I have waited a few minutes, but nothing happens, just the loading bar. I know ollama doesnt spin any fans, but i am able to see, that the memory usage of my gpu is increasing, when i use ollama directly or open-webui connected to ollama. Thats not the case for your app. Nothing happens. Monitoring my gpu doesnt output anything, nothing is happening. How long should i wait and why would it take so long? If i use open-webui, i get an answer after 30 seconds max. The model needs to be loaded into vram and the answer generated, but that doesnt take minutes, atleast with any other tool it doesnt need that long
Ok. Are you certain that the address is reachable? Can you copy the address you see in the change host dialog, paste it in your browser and wait till it loaded? If everything is reachable and the page returns "Ollama is running", it's an issue with the app. Can you confirm?
Yes, the address is correct. I can even see the models i have downloaded and even new ones i just downloaded through ollama. So the app is correctly fetching the models from the ollama api. Just the chat is not working.
The issue couldn't be reproduces on my end. The chat is working fine. I have to be an issue on your setup. Are you using any proxy or tunneling software?
Nope, no proxy or tunneling software. The ollama server is running on a server in my home network, the same network my smartphone is connected to.
If you have anything i could test or try out, then please tell me
I can only tell you to wait. In my tests, the chat worked just fine. Currently, the app doesn't support streaming (will change soon). The request takes a while (with bad internet and/or server, even longer).
Ok, but neither my internet, nor my server is slow, but ok, i will wait then.

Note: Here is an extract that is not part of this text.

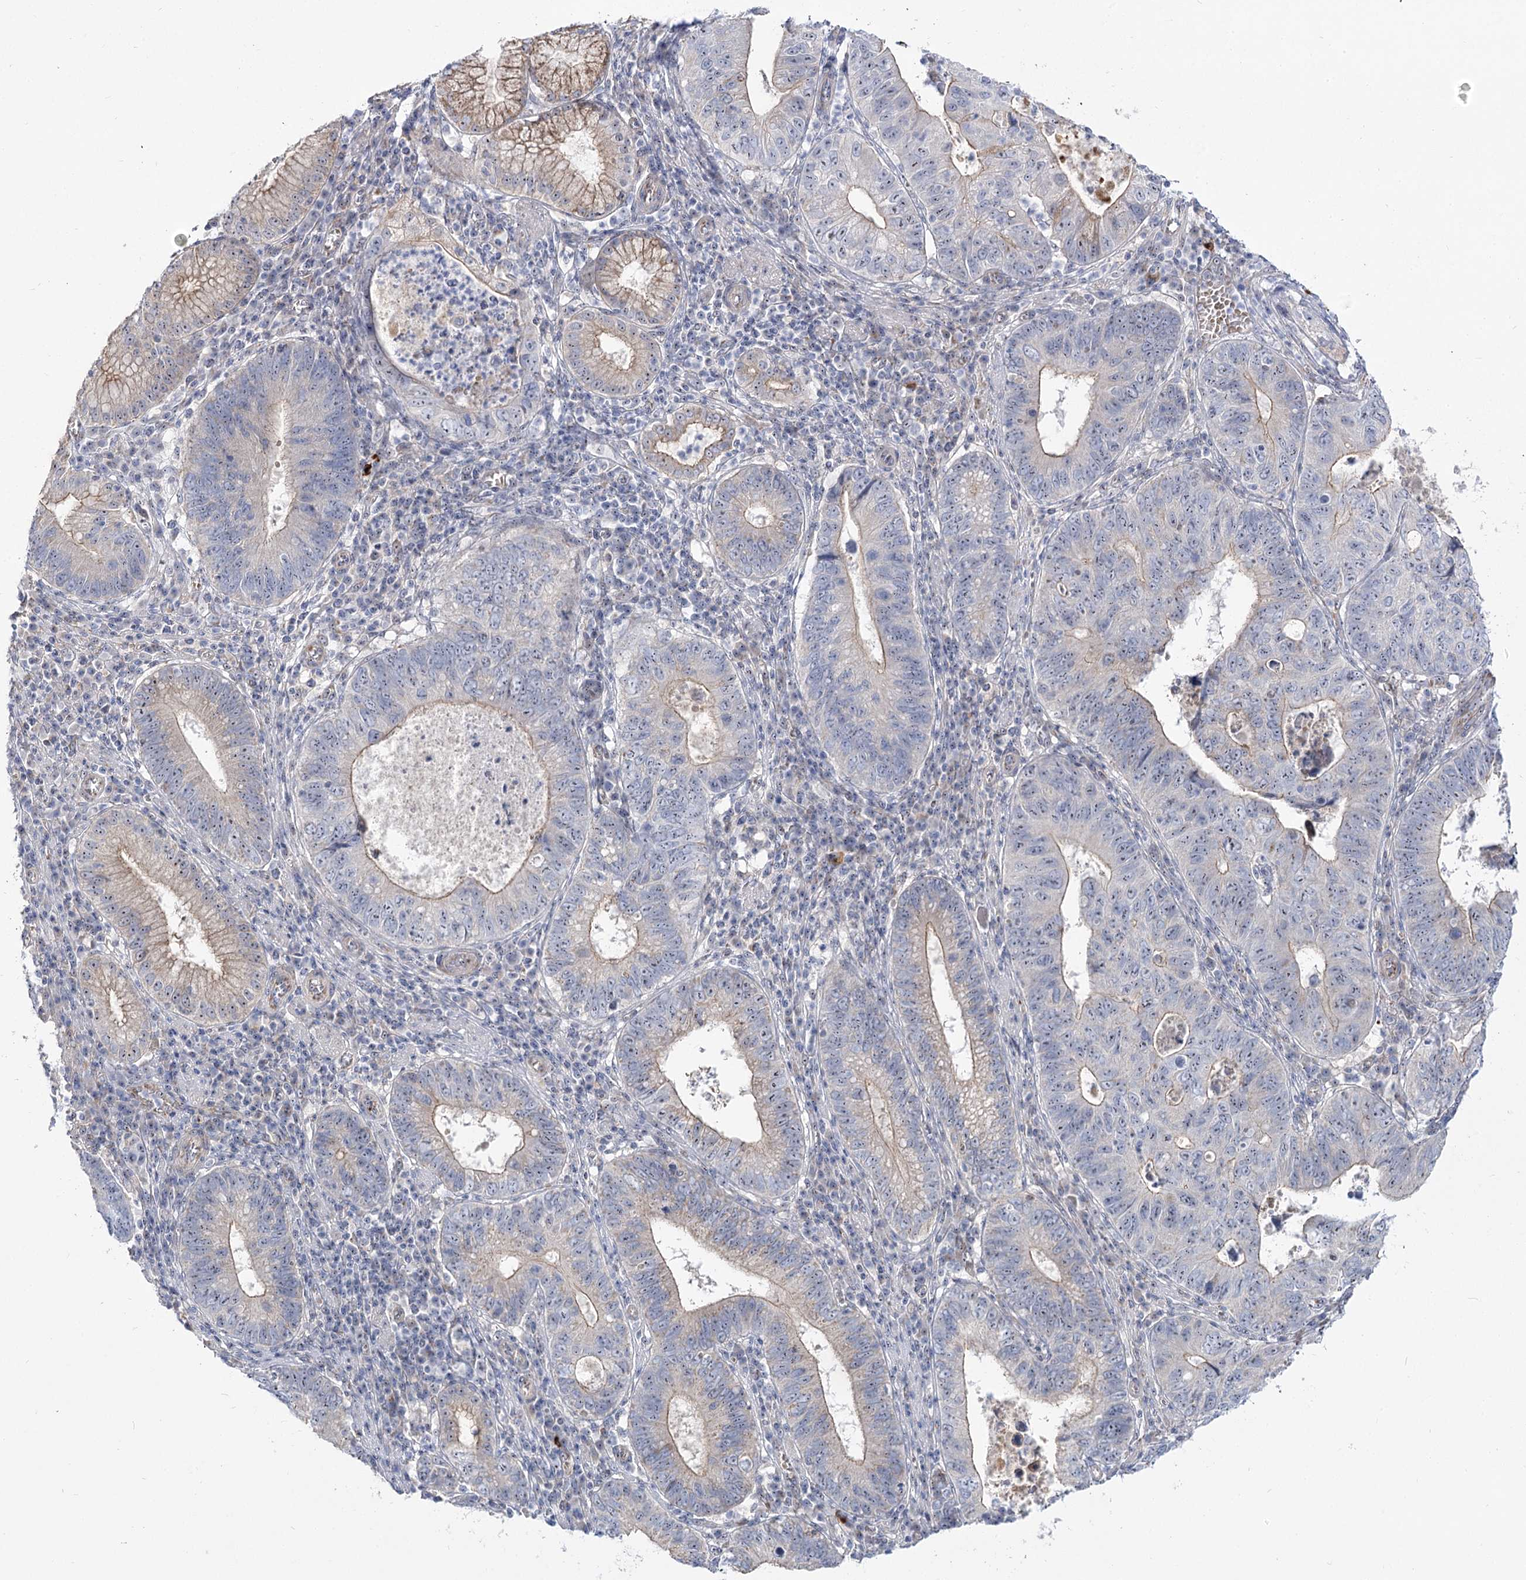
{"staining": {"intensity": "weak", "quantity": "25%-75%", "location": "cytoplasmic/membranous"}, "tissue": "stomach cancer", "cell_type": "Tumor cells", "image_type": "cancer", "snomed": [{"axis": "morphology", "description": "Adenocarcinoma, NOS"}, {"axis": "topography", "description": "Stomach"}], "caption": "IHC of adenocarcinoma (stomach) demonstrates low levels of weak cytoplasmic/membranous expression in approximately 25%-75% of tumor cells. The staining is performed using DAB brown chromogen to label protein expression. The nuclei are counter-stained blue using hematoxylin.", "gene": "SUOX", "patient": {"sex": "male", "age": 59}}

Can you tell me, how long it usually takes for you to generate the answer?
Depends on what the model want's to do. You could try asking something like "name your favorite word and just that". When you haven't used the model, that alone takes around five seconds. After that it should be quicker.
Ok, so i opened the app, selected llama3 as the model, entered your example prompt and pressed the send button. I waited for 5 minutes now, and havent gotten anything. There is no activity in the app, other than the loading bar and no activity in either ollama or the host that is running it.
Though, i now notice something weird in ollama. So everytime i send a request to ollama, i get this in the logs with your app:
[GIN] 2024/05/30 - 18:39:34 | 200 | 1.645748ms | 192.168.178.48 | GET "/api/tags"
[GIN] 2024/05/30 - 18:39:43 | 404 | 21.071506ms | 192.168.178.48 | POST "/api/chat"
[GIN] 2024/05/30 - 20:16:58 | 200 | 2.006174ms | 172.17.0.1 | GET "/api/tags"
[GIN] 2024/05/30 - 21:01:15 | 404 | 453.108µs | 192.168.178.48 | POST "/api/chat"
where 192.168.178.48
is the ip of my smartphone i am using. As you can see, the call to /api/tags is working with a 200 return code, while the call to /api/chat is giving back a 404 not found for whatever reason.
And this is the return i get, when prompting from open-webui container:
[GIN] 2024/05/30 - 21:12:05 | 200 | 59.063176712s | 172.17.0.1 | POST "/api/chat"
with the same model
Could you run ollama list
and send me the output? I might have a theory
And you're trying to run which model?
i have tried llama3:8b and zephyr yet, i could try others aswell
I know what the issue is. Past me thought the part behind the colon is unnecessary. So I removed it. Could you try if the following build fixes the issue: https://drive.google.com/file/d/1A22NPsxNFvFxsPYOGlPk-9M2wDfJYXvl/view (or just try a model with "latest")
Yep, i see instant activity on my ollama server, gpu is being loaded and after about 15 seconds i get the answer by your app
Thank you for trying. It's a simple fix, and I'll include it in the next release (in a few days)
Hey, i installed the app yesterday, added my ollama host, which is running on my local server, so i entered ip:port. Then the app proceeded, i was able to see the models i have available and i can select them and started to chat, but when i chat, nothing happens. I see a loading circle but never anything comes up. In the ollama container i can see the api request, but nothing more, gpu doesnt start and no reply comes back.